● **Texte**
%%

Les joies de l’immersion (extrait n°11 du 28 novembre 2002) par Robert Miny

LES JOIES DE L’IMMERSION.

Retour sur les questions de temps - chronologie temporaire.

Les années passent par hasard, petit à petit…
Christophe Beltzung

Février 2000 - lu dans " l’Homme sans qualités " de Robert Musil :

Le train des jours est un train qui déroule les rails devant soi à mesure qu’il arrive.
Le fleuve du temps est un fleuve qui emporte avec soi ses rives.

Décembre 2000 - mis en musique ce texte de Bertrand Gaudillère, photographe :

Le temps qui file
le temps qui passe
un coup c’est pile un coup c’est face
face c’est facile
pile on s’efface
de toute façon on garde une trace

des jours qui filent des mois qui passent
des jours qui filent des mois qui passent

que l’on s’abîme
ou qu’on s’enlace
faut le profil pour se faire face
avoir le style
avoir la grâce
tout oublier de cette angoisse

du temps qui file du temps qui passe
du temps qui file du temps qui passe

on est fragile
sous la menace
des jours qui filent des mois qui passent

qu’est-ce qu’on attend du pile ou face
du temps qui file du temps qui passe ?

Avril 2001 - relevé au dos du livre de Pascal Quignard, " Terrasse à Rome " :

Il y a un âge de la vie où l’on ne rencontre plus la vie, mais le temps.
On cesse de voir la vie vivre.
On voit le temps qui est en train de dévorer la vie toute crue.
Alors le cœur se serre.
On se tient à des morceaux de bois pour voir encore
un peu le spectacle qui saigne d’un bout à l’autre du monde et pour ne pas y tomber.
Septembre 2002 - pour le plaisir, relevé arbitrairement dans " le Petit Robert " :

Temps : milieu indéfini où paraissent se dérouler
irréversiblement
les existences dans leur changement, les événements et les phénomènes dans leur succession.
Entité représentative du changement continuel de l’univers.
Catégorie fondamentale de l’entendement, objet de la réflexion philosophique et scientifique
liée à l’expérience de la durée.
Mais aussi :
Etat de l’atmosphère à un moment donné,
considéré surtout dans son influence sur la vie et l’activité humaines.
Et encore :
Chacune des phases dont l’ensemble constitue le cycle de fonctionnement d’un moteur.

%%

● **Consigne**
Recopiez le passage du texte sur le temps qui commence à « Il y a un âge » et se termine à « dans leur succession. ». Les lignes qui suivent proviennent d'une autre source.

● **Données présentées**
%%

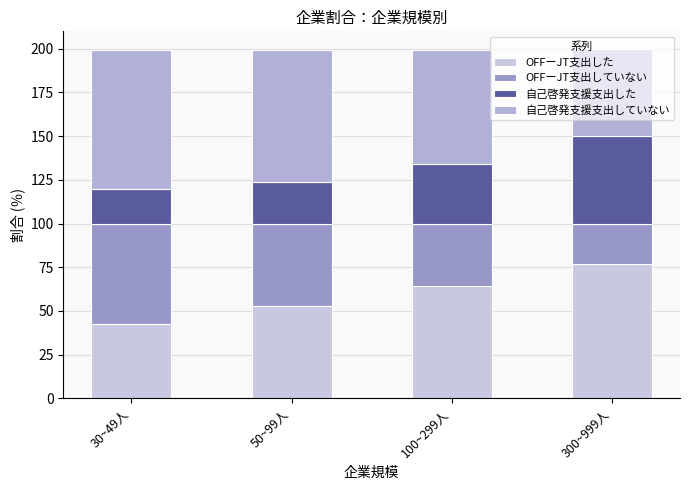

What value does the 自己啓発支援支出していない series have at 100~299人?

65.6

%%
%%

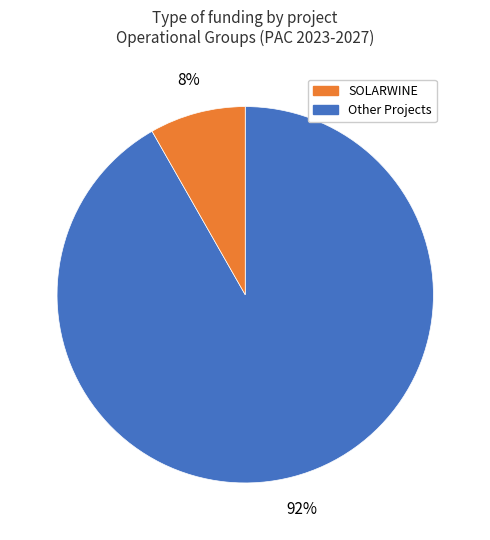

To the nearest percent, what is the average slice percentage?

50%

%%

● **Réponse**
Il y a un âge de la vie où l’on ne rencontre plus la vie, mais le temps.
On cesse de voir la vie vivre.
On voit le temps qui est en train de dévorer la vie toute crue.
Alors le cœur se serre.
On se tient à des morceaux de bois pour voir encore
un peu le spectacle qui saigne d’un bout à l’autre du monde et pour ne pas y tomber.
Septembre 2002 - pour le plaisir, relevé arbitrairement dans " le Petit Robert " :

Temps : milieu indéfini où paraissent se dérouler
irréversiblement
les existences dans leur changement, les événements et les phénomènes dans leur succession.